Reproduce verbatim the passage of the Hjalte Boe profile below, from "- Position: Right" up to and including "Apps / (Gls)".

### [Selected excerpt]
^^^^
Hjalte Boe

Personal information
- Full name: Hjalte Boe Kling Rasmussen
- Date of birth: 15 October 2007 (age 18)
- Place of birth: Faldsled, Denmark
- Height: 1.81 m (5 ft 11 in)
- Position: Right winger

Team information
- Current team: Nordsjælland
- Number: 40

Youth career
- Faldsled Svanninge FS
- Svendborg fB
- 2021–2025: OB

Senior career*
- Years: Team / Apps / (Gls)
- 2025–: Nordsjælland / 21 / (3)

International career^{‡}
- 2024–2025: Denmark U18 / 5 / (1)
- 2025–: Denmark U19 / 10 / (3)

= Hjalte Boe =

Danish footballer (born 2007)

Hjalte Boe Kling Rasmussen (born 15 October 2007), also known as just Hjalte Boe, is a Danish footballer who plays as a right winger for Danish Superliga club FC Nordsjælland.
^^^^
### [Recorded data]
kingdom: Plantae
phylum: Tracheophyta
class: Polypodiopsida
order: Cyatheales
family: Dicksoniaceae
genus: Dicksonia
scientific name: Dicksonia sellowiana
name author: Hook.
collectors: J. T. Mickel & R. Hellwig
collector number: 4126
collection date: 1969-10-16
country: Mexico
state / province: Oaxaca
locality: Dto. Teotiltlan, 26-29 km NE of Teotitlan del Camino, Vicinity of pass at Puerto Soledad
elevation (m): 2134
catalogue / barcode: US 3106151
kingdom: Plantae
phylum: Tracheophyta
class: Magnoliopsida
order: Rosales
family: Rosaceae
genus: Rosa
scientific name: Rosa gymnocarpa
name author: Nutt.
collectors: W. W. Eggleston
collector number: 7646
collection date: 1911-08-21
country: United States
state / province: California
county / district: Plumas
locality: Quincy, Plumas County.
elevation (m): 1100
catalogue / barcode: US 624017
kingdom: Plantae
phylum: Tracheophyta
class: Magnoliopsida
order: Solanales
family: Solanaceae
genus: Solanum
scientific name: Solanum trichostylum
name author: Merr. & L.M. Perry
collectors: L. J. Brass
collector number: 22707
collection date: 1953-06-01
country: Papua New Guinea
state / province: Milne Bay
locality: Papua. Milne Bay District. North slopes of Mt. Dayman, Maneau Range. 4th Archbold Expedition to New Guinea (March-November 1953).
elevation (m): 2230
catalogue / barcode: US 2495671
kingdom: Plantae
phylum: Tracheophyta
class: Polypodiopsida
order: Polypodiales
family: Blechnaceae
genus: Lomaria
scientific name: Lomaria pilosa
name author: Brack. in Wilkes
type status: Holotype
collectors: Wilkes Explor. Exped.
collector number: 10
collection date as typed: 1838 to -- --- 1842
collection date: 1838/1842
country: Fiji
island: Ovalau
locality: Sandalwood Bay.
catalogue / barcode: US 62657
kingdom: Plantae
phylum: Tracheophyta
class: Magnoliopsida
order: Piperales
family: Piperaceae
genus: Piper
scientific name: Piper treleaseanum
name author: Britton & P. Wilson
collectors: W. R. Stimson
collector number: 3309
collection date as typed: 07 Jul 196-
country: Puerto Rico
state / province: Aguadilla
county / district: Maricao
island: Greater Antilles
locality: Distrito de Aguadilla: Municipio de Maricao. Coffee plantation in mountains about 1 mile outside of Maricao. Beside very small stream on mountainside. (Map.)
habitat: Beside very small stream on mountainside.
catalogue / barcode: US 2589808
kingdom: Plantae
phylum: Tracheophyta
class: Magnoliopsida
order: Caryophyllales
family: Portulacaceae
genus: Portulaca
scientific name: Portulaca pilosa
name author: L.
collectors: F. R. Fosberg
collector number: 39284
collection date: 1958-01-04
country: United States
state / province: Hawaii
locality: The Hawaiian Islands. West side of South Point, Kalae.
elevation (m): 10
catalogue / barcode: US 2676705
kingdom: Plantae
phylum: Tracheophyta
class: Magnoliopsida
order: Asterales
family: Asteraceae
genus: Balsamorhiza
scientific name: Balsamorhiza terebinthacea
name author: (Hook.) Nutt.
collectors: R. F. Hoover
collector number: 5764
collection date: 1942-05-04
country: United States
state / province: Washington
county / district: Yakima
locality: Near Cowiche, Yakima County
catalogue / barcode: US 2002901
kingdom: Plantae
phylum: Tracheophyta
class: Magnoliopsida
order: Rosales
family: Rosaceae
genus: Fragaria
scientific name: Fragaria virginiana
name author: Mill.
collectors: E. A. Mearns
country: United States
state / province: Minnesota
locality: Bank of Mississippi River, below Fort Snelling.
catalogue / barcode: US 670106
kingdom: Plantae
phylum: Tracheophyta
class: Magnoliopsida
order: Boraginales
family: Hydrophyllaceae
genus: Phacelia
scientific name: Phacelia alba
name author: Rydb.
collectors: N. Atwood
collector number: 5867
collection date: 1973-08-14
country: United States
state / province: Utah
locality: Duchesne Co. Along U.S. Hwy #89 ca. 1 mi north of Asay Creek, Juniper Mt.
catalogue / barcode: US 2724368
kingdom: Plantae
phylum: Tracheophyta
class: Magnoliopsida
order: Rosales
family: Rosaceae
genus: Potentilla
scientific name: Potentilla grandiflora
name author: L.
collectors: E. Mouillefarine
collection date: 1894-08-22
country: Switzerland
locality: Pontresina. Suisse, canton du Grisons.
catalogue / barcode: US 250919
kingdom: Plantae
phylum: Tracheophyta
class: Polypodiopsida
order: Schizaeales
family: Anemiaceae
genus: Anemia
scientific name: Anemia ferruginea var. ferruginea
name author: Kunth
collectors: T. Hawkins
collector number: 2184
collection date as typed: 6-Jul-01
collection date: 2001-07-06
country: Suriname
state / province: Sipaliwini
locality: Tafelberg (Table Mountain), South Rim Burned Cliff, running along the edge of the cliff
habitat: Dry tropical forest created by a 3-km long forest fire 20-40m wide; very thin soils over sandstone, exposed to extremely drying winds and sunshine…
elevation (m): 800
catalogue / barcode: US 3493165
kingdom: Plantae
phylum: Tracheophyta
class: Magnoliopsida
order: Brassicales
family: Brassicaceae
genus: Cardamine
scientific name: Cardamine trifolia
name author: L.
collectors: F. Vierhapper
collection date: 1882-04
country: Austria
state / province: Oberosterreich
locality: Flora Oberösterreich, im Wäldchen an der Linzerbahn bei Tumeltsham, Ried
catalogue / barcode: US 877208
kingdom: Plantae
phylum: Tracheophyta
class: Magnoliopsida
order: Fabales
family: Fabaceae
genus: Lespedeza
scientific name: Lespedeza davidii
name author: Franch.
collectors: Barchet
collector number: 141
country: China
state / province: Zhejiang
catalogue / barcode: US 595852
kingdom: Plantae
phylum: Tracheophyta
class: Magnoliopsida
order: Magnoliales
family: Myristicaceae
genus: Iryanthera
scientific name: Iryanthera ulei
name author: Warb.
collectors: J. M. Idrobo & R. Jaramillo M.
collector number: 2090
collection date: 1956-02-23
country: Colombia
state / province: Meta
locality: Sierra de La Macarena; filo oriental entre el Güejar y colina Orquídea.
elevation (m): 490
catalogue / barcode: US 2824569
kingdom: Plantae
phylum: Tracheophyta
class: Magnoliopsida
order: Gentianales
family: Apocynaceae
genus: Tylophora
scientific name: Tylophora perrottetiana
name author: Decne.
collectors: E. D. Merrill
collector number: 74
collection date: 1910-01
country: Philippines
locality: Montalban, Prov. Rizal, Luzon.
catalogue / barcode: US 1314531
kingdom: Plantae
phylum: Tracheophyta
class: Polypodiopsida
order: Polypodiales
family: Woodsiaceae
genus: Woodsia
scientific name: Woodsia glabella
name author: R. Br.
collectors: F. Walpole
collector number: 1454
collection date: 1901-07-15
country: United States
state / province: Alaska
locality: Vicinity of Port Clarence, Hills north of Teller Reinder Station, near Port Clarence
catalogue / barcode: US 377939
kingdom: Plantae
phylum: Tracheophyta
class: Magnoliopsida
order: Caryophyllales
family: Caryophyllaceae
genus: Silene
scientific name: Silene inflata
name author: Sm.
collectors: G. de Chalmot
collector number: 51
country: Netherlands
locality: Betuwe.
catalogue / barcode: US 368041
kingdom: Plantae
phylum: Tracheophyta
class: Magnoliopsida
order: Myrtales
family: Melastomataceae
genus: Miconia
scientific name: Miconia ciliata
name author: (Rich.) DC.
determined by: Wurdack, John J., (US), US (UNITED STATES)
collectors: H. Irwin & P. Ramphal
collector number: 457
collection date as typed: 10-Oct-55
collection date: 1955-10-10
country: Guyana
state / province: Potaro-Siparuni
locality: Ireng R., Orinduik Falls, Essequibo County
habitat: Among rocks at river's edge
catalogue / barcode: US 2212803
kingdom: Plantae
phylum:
^^^^
### [Correct output]
- Position: Right winger

Team information
- Current team: Nordsjælland
- Number: 40

Youth career
- Faldsled Svanninge FS
- Svendborg fB
- 2021–2025: OB

Senior career*
- Years: Team / Apps / (Gls)